Conférence de Anne Debrosse, maîtresse de conférences à l’université de Poitiers en grec et en littérature comparée. Elle vient de faire paraître La Souvenance et le Désir. La réception des poétesses grecques aux éditions Garnier.

En 1980, Marguerite Yourcenar, lors de son discours d’entrée à l’Académie française, disait qu’elle était « entouré[e], accompagné[e] d’une troupe invisible de femmes qui auraient dû, peut-être, recevoir beaucoup plus tôt cet honneur » ; Louise Labé, en 1555, voulait déjà retrouver des autrices du passé. Depuis longtemps, peut-être de tout temps, des femmes et des hommes ont cherché à retrouver une histoire littéraire des femmes qu’on ne leur avait jamais racontée et qui leur manquait cruellement, tant nous avons tous besoin de modèles auquel nous identifier et tant l’impression d’injustice était, est, vive. L’entreprise ne date donc pas d’hier.
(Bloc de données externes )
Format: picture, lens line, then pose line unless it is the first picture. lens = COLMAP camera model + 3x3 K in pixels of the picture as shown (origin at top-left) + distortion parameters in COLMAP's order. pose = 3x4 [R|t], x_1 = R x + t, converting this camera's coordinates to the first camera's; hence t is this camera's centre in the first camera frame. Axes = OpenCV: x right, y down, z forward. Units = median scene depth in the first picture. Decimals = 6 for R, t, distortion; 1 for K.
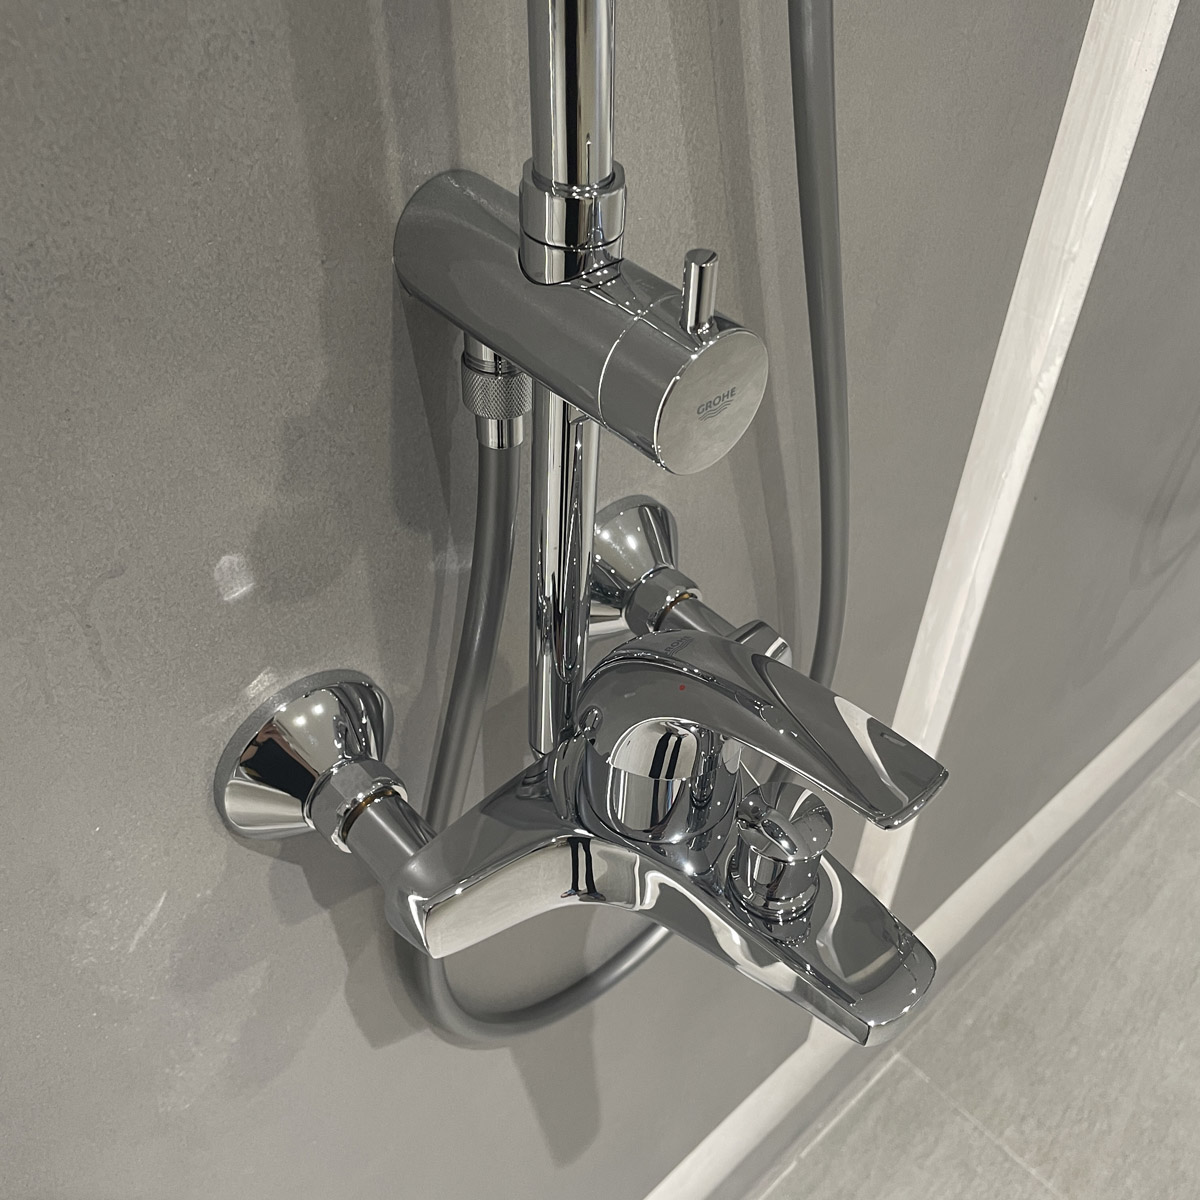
lens RADIAL K [[1229.7, 0, 601.2], [0, 1229.7, 597.4], [0, 0, 1]] dist [0.028950, 0.000000]
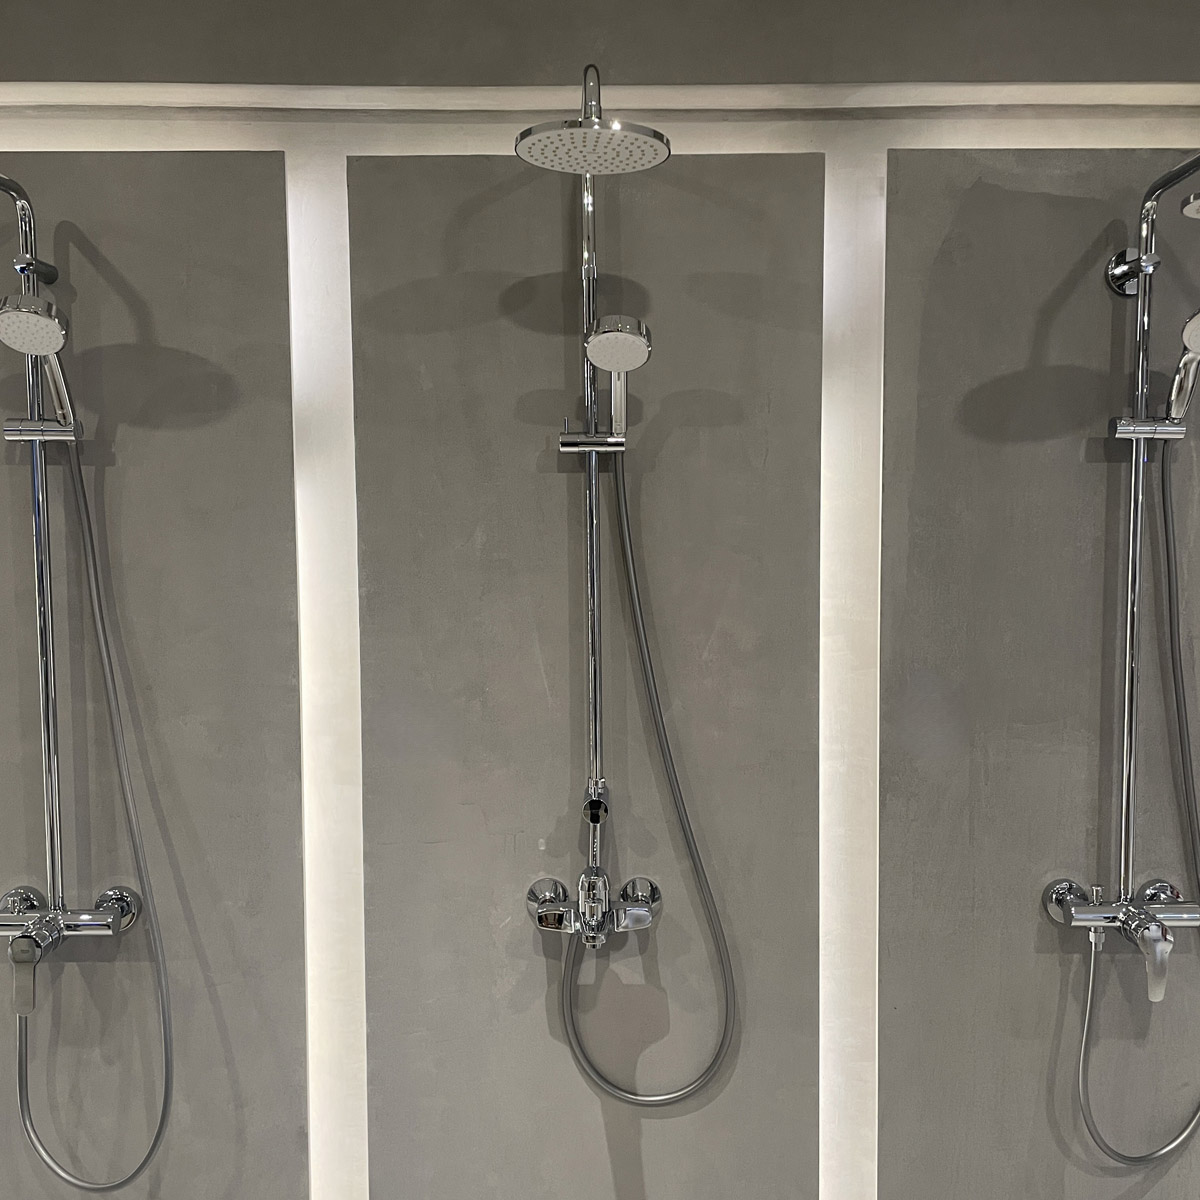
lens RADIAL K [[1165.4, 0, 599.8], [0, 1165.4, 603.0], [0, 0, 1]] dist [0.034194, 0.000000]
pose [[0.741723, 0.021752, -0.670354, 3.421120], [-0.445500, 0.763117, -0.468169, 1.515162], [0.501375, 0.645894, 0.575712, -2.582524]]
Certes, depuis maintenant presque un demi-siècle, les études de genre travaillent intensivement à tirer les femmes de l’oubli. Pourtant, cela ne suffit pas, la présence des autrices reste discrète dans les enseignements, au point qu’on peut s’interroger sur la postérité des productions féminines. Il s’agit d’explorer les origines de l’écriture féminine, qui constituent un noyau identificatoire pour les écrivaines qui se succèderont ensuite dans l’histoire, tout en comprenant les mécanismes d’invisibilisation et de getthoïsation.

Dans le cadre du festival Égale à égal et du cycle de conférences Amphis des lettres au présent, en partenariat avec l’UFR Lettres et langues de l’université de Poitiers.